**Exercise instructions**
Extract every line of the listing below verbatim, omitting the picture markers.

*** Opening Data for processing ***

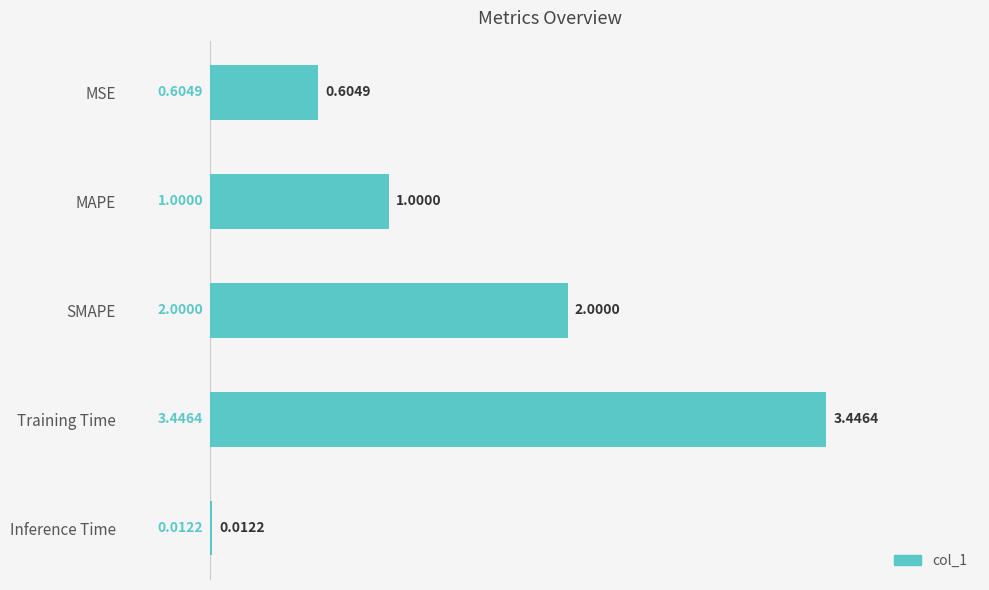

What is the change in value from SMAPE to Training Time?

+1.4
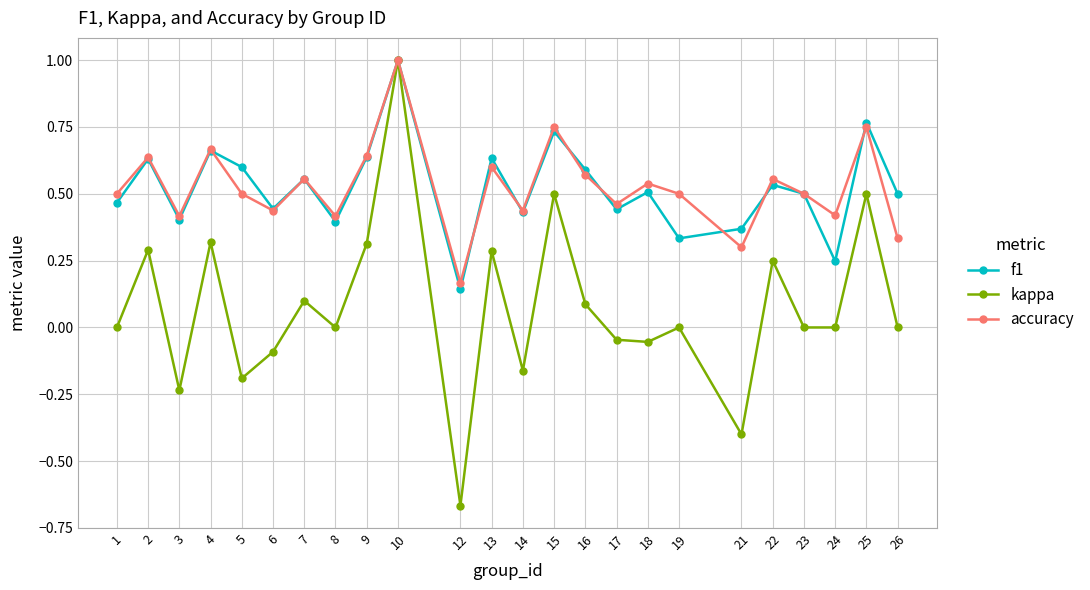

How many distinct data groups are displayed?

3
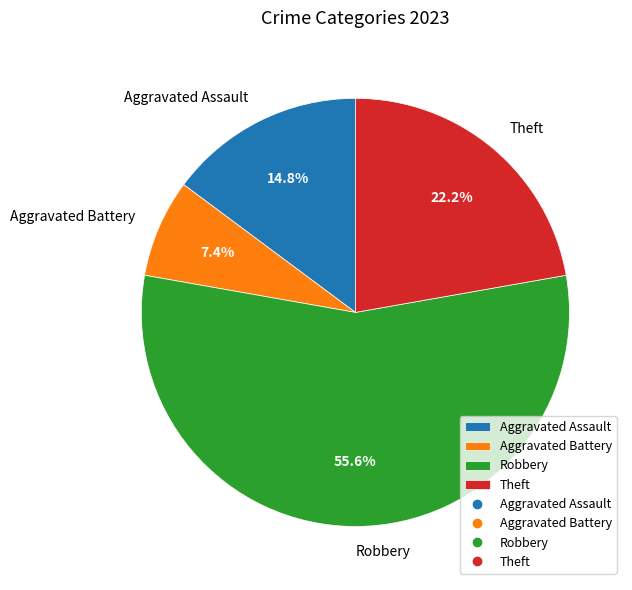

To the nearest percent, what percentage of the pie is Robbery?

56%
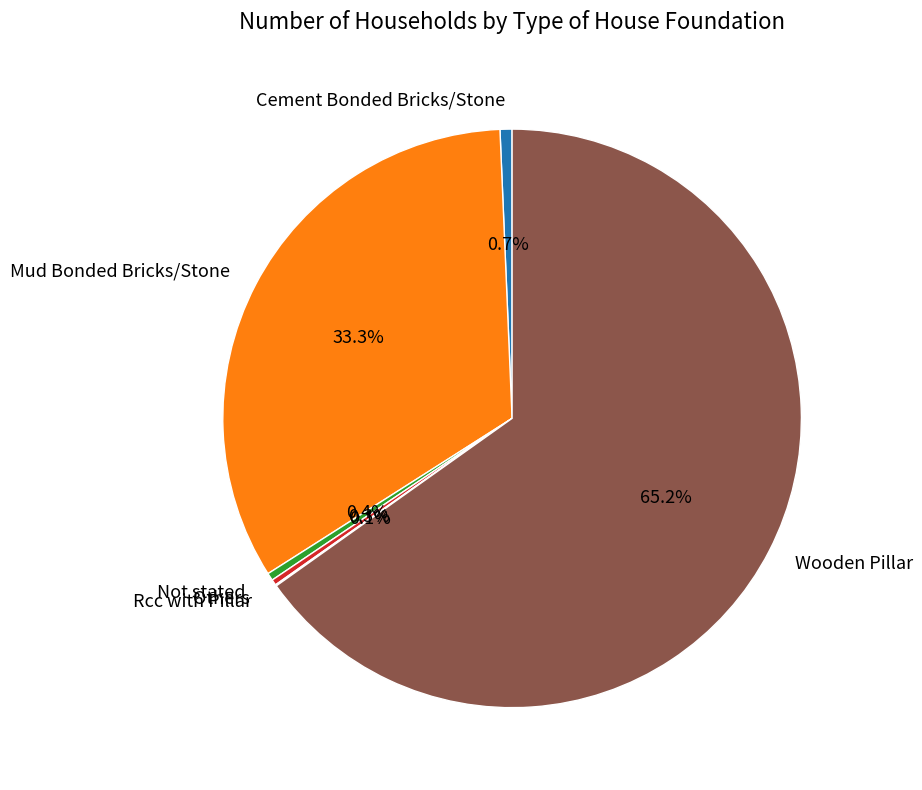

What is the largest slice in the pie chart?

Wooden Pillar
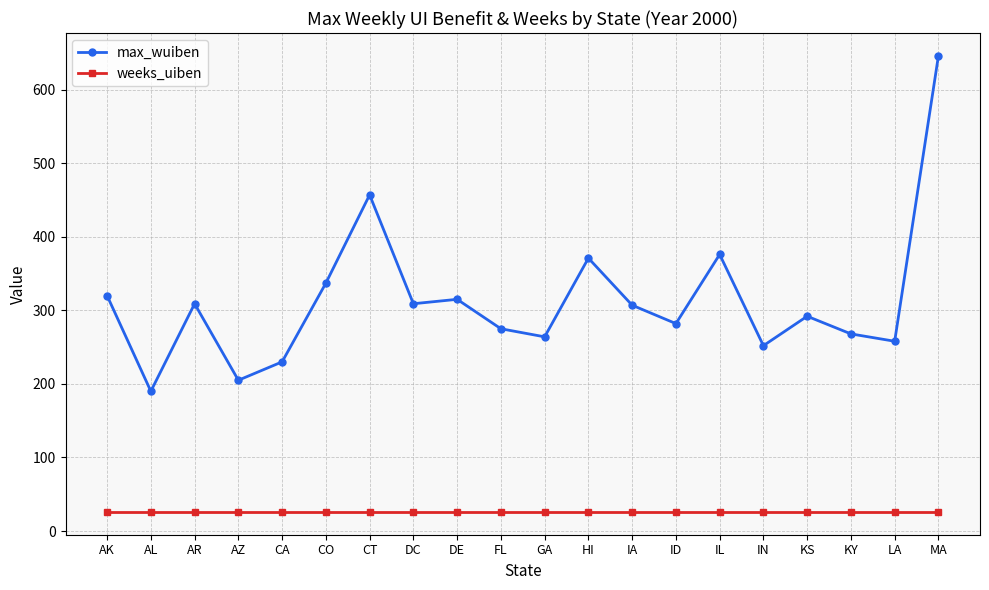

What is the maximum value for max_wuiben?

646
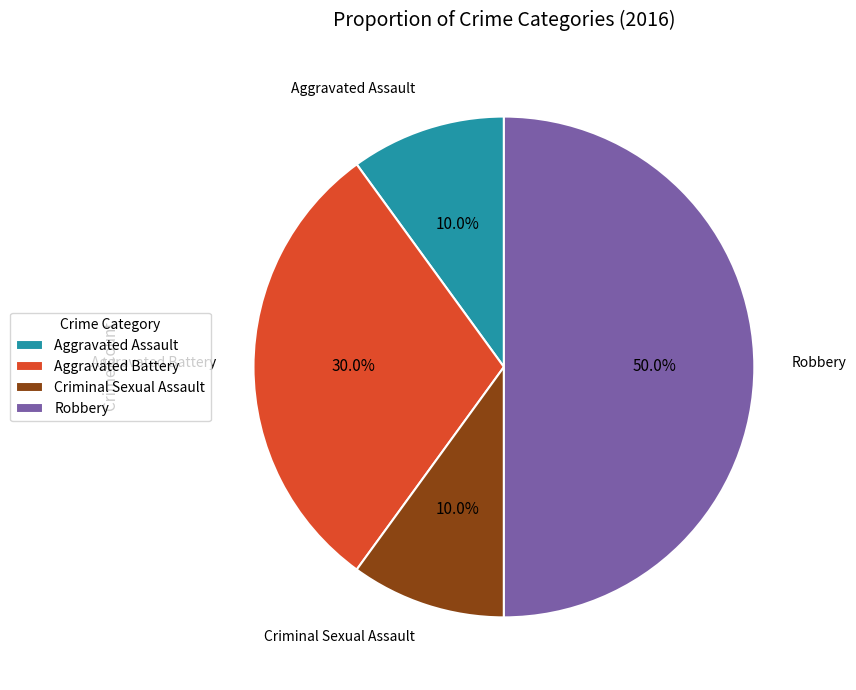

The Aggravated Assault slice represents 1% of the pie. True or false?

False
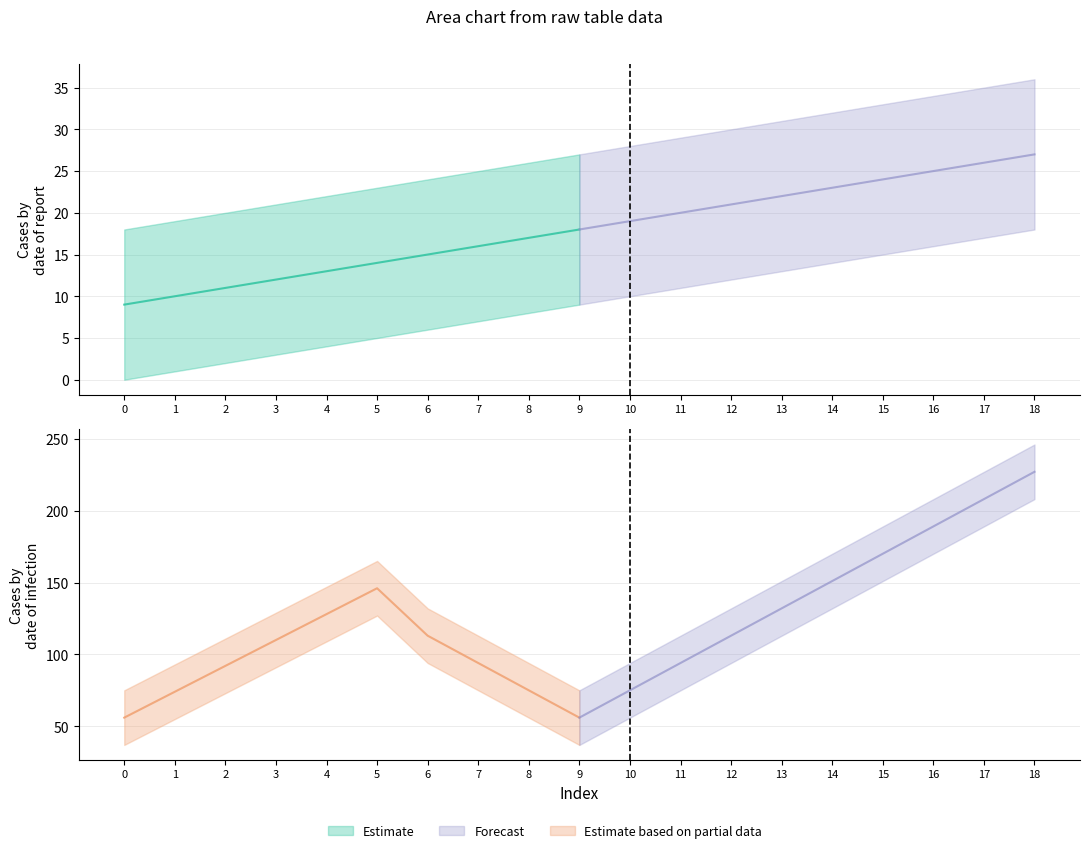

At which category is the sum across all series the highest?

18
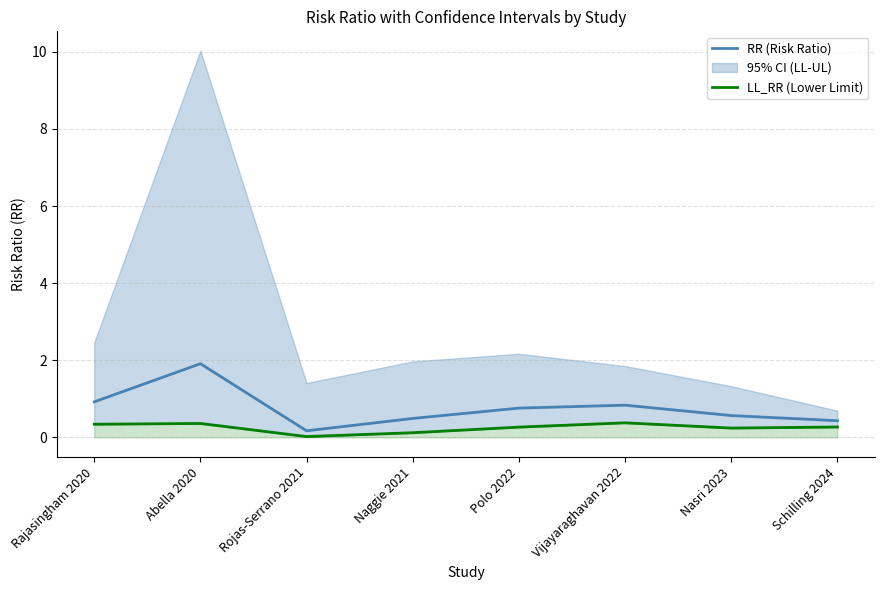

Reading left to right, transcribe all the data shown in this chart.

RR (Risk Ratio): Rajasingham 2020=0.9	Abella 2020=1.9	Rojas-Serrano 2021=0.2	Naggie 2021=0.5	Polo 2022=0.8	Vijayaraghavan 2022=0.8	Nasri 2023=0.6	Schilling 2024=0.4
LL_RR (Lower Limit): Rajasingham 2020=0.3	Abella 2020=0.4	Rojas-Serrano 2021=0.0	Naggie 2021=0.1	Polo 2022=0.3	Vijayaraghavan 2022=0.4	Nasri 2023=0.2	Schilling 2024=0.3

*** Closing Data for processing ***

**Result of this task**
What is the change in value from SMAPE to Training Time?

+1.4

How many distinct data groups are displayed?

3

To the nearest percent, what percentage of the pie is Robbery?

56%

What is the largest slice in the pie chart?

Wooden Pillar

What is the maximum value for max_wuiben?

646

The Aggravated Assault slice represents 1% of the pie. True or false?

False

At which category is the sum across all series the highest?

18

Reading left to right, transcribe all the data shown in this chart.

RR (Risk Ratio): Rajasingham 2020=0.9	Abella 2020=1.9	Rojas-Serrano 2021=0.2	Naggie 2021=0.5	Polo 2022=0.8	Vijayaraghavan 2022=0.8	Nasri 2023=0.6	Schilling 2024=0.4
LL_RR (Lower Limit): Rajasingham 2020=0.3	Abella 2020=0.4	Rojas-Serrano 2021=0.0	Naggie 2021=0.1	Polo 2022=0.3	Vijayaraghavan 2022=0.4	Nasri 2023=0.2	Schilling 2024=0.3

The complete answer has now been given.